When I started Euroffice and later XLN Telecom, we were startups with no employees facing global competitors such as Viking and BT, respectively. Both were well entrenched market leaders with little concern about startups disrupting their traditional markets.
Our strategy from day one was to take a transparent approach with our customers rather than go with the industry norms in charging hidden costs. But this would have been of little benefit unless we exposed all the hidden costs charged by our big competitors. It worked and we gained the trust of our small business customers while gaining significant market share from the big companies.
You may be able to ‘get away’ with charging hidden costs – even the most established companies do – but it certainly doesn’t provide the best experience for the customer. And it gets much worse when those pricing tactics are exposed by a competitor.

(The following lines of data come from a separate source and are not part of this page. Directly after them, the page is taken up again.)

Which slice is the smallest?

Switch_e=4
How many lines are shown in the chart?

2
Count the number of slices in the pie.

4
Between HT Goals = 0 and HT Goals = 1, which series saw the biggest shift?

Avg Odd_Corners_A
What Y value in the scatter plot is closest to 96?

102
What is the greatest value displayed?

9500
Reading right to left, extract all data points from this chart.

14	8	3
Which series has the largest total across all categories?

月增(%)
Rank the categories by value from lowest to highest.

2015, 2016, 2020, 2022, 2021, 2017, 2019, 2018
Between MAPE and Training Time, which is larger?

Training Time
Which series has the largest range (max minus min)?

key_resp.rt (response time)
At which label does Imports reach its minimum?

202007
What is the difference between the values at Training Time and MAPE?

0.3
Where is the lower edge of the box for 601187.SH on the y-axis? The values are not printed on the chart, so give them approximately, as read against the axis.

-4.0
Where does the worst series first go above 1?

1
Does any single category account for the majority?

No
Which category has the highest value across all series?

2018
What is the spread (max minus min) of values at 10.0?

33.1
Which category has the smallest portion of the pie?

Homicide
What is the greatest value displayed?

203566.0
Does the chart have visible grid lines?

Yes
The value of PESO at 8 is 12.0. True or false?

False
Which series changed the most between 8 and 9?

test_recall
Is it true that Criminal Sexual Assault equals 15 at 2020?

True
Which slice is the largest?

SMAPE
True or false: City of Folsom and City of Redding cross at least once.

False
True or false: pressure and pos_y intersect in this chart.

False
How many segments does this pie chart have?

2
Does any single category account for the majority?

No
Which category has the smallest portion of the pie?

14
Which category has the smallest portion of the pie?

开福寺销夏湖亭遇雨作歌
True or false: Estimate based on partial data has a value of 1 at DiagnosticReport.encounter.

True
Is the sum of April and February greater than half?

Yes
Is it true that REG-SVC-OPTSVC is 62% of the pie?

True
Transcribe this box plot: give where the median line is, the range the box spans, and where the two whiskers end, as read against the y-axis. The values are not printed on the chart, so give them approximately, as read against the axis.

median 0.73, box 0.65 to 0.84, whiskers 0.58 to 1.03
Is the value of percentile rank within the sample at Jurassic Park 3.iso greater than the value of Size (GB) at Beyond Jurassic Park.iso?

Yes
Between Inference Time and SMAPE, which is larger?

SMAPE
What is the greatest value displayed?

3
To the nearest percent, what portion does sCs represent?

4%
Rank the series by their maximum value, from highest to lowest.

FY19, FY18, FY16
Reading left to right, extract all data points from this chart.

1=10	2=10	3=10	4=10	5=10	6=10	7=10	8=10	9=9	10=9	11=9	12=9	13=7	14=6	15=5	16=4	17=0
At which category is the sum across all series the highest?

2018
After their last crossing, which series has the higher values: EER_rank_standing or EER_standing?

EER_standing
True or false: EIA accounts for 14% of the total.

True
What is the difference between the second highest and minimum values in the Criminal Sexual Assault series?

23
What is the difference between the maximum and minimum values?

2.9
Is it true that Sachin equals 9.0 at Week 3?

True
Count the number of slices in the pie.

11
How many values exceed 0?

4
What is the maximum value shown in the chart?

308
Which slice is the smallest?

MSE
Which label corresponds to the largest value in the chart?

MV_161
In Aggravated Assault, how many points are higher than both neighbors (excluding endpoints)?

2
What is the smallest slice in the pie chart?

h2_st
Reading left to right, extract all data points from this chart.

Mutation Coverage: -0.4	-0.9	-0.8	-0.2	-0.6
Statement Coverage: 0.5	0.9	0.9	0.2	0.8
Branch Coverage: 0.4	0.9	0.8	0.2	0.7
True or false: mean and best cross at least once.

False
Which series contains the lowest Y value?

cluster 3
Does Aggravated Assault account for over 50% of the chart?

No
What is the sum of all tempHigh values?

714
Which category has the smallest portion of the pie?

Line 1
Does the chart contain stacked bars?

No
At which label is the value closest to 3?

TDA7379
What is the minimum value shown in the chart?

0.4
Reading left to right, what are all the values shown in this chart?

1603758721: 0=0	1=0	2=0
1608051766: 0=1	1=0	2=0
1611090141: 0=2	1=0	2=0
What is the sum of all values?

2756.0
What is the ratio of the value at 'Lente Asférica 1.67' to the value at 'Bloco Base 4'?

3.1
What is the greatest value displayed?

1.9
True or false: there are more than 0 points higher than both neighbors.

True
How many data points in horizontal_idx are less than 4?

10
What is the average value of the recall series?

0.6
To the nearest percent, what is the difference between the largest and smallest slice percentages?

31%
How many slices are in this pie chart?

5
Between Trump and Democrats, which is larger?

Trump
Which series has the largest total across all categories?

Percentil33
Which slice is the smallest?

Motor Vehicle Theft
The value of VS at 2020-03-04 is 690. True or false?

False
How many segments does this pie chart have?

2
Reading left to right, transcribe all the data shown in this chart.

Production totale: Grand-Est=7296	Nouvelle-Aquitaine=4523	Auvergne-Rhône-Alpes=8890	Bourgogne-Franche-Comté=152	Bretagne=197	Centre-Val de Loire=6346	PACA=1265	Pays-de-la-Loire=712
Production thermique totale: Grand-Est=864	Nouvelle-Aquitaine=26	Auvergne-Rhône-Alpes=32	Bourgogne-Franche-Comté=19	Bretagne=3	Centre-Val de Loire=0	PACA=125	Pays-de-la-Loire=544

How many times have you fallen for that amazing deal with a low-cost airline, just to realise you’ll be charged for everything from credit card fees to bringing luggage? It’s just like when you find a bargain online and are then hit with an extortionate delivery price. What at first seems to be a great deal ends up leaving a bad taste in your mouth.
Some office supplies companies are charging for completely useless services. Many apply an optional insurance fee when delivering orders, when the truth is the company itself will be liable for damage before or during delivery.
Utility and mobile phone companies are notorious for getting more money by locking customers into long contracts with hefty fee to switch suppliers. Their pricing schemes are so complex and opaque that you are unable to compare tariffs nor understand their notifications of price hikes.
Do you really want to use sneaky tactics to get more revenue? My advice is to be open and honest with your customers from the start. Your aim should be to keep your customers happy, and they will pay you with their trust, repeated custom and positive reviews. In the long run, sneaky fine print will come back to bite.